PROBLEM DETAILS -
Print every entry again, precisely as written.

::::::

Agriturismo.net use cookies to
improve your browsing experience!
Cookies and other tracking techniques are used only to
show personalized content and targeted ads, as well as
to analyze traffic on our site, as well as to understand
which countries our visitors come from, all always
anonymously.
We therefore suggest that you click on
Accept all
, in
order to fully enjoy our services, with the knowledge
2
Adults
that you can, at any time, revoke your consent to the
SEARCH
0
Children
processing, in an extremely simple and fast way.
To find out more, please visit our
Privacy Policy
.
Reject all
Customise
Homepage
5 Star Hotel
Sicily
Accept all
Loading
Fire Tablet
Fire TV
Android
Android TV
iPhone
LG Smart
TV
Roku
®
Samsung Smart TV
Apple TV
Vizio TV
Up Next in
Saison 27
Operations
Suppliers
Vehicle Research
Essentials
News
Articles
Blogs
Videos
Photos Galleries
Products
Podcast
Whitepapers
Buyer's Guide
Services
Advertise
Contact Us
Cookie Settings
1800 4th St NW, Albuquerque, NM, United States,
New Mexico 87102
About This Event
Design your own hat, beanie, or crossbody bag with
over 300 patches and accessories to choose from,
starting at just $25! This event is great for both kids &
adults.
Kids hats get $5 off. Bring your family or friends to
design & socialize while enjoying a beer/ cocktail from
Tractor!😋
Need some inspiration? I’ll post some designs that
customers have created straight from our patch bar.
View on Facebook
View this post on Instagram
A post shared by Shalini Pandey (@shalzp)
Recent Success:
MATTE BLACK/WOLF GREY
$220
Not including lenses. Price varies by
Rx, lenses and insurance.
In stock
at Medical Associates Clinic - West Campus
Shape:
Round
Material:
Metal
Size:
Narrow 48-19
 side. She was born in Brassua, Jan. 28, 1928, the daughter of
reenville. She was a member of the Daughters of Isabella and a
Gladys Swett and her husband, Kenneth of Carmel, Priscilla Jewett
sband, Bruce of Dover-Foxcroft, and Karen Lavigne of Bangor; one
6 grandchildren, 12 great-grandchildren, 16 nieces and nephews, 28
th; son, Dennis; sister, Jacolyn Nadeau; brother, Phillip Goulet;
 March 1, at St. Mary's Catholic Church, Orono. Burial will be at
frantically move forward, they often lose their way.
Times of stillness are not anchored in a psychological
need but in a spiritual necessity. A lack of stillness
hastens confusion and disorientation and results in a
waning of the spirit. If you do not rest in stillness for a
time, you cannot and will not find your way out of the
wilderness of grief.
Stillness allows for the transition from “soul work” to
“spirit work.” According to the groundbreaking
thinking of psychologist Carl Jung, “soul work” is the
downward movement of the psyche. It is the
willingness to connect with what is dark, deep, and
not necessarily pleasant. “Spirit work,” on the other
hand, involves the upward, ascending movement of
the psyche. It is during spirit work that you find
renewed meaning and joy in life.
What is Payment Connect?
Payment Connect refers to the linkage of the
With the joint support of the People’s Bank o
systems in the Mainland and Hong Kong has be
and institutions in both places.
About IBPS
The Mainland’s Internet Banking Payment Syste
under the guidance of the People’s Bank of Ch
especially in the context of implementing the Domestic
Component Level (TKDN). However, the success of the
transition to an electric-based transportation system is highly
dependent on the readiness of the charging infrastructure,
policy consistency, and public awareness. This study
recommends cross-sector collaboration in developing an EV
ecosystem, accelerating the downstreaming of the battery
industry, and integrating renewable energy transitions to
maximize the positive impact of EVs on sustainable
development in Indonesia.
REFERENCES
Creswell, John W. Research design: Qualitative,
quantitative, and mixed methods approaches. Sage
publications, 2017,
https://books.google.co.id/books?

::::::

SOLUTION FOR THIS PROBLEM -
Agriturismo.net use cookies to
improve your browsing experience!
Cookies and other tracking techniques are used only to
show personalized content and targeted ads, as well as
to analyze traffic on our site, as well as to understand
which countries our visitors come from, all always
anonymously.
We therefore suggest that you click on
Accept all
, in
order to fully enjoy our services, with the knowledge
2
Adults
that you can, at any time, revoke your consent to the
SEARCH
0
Children
processing, in an extremely simple and fast way.
To find out more, please visit our
Privacy Policy
.
Reject all
Customise
Homepage
5 Star Hotel
Sicily
Accept all
Loading
Fire Tablet
Fire TV
Android
Android TV
iPhone
LG Smart
TV
Roku
®
Samsung Smart TV
Apple TV
Vizio TV
Up Next in
Saison 27
Operations
Suppliers
Vehicle Research
Essentials
News
Articles
Blogs
Videos
Photos Galleries
Products
Podcast
Whitepapers
Buyer's Guide
Services
Advertise
Contact Us
Cookie Settings
1800 4th St NW, Albuquerque, NM, United States,
New Mexico 87102
About This Event
Design your own hat, beanie, or crossbody bag with
over 300 patches and accessories to choose from,
starting at just $25! This event is great for both kids &
adults.
Kids hats get $5 off. Bring your family or friends to
design & socialize while enjoying a beer/ cocktail from
Tractor!😋
Need some inspiration? I’ll post some designs that
customers have created straight from our patch bar.
View on Facebook
View this post on Instagram
A post shared by Shalini Pandey (@shalzp)
Recent Success:
MATTE BLACK/WOLF GREY
$220
Not including lenses. Price varies by
Rx, lenses and insurance.
In stock
at Medical Associates Clinic - West Campus
Shape:
Round
Material:
Metal
Size:
Narrow 48-19
 side. She was born in Brassua, Jan. 28, 1928, the daughter of
reenville. She was a member of the Daughters of Isabella and a
Gladys Swett and her husband, Kenneth of Carmel, Priscilla Jewett
sband, Bruce of Dover-Foxcroft, and Karen Lavigne of Bangor; one
6 grandchildren, 12 great-grandchildren, 16 nieces and nephews, 28
th; son, Dennis; sister, Jacolyn Nadeau; brother, Phillip Goulet;
 March 1, at St. Mary's Catholic Church, Orono. Burial will be at
frantically move forward, they often lose their way.
Times of stillness are not anchored in a psychological
need but in a spiritual necessity. A lack of stillness
hastens confusion and disorientation and results in a
waning of the spirit. If you do not rest in stillness for a
time, you cannot and will not find your way out of the
wilderness of grief.
Stillness allows for the transition from “soul work” to
“spirit work.” According to the groundbreaking
thinking of psychologist Carl Jung, “soul work” is the
downward movement of the psyche. It is the
willingness to connect with what is dark, deep, and
not necessarily pleasant. “Spirit work,” on the other
hand, involves the upward, ascending movement of
the psyche. It is during spirit work that you find
renewed meaning and joy in life.
What is Payment Connect?
Payment Connect refers to the linkage of the
With the joint support of the People’s Bank o
systems in the Mainland and Hong Kong has be
and institutions in both places.
About IBPS
The Mainland’s Internet Banking Payment Syste
under the guidance of the People’s Bank of Ch
especially in the context of implementing the Domestic
Component Level (TKDN). However, the success of the
transition to an electric-based transportation system is highly
dependent on the readiness of the charging infrastructure,
policy consistency, and public awareness. This study
recommends cross-sector collaboration in developing an EV
ecosystem, accelerating the downstreaming of the battery
industry, and integrating renewable energy transitions to
maximize the positive impact of EVs on sustainable
development in Indonesia.
REFERENCES
Creswell, John W. Research design: Qualitative,
quantitative, and mixed methods approaches. Sage
publications, 2017,
https://books.google.co.id/books?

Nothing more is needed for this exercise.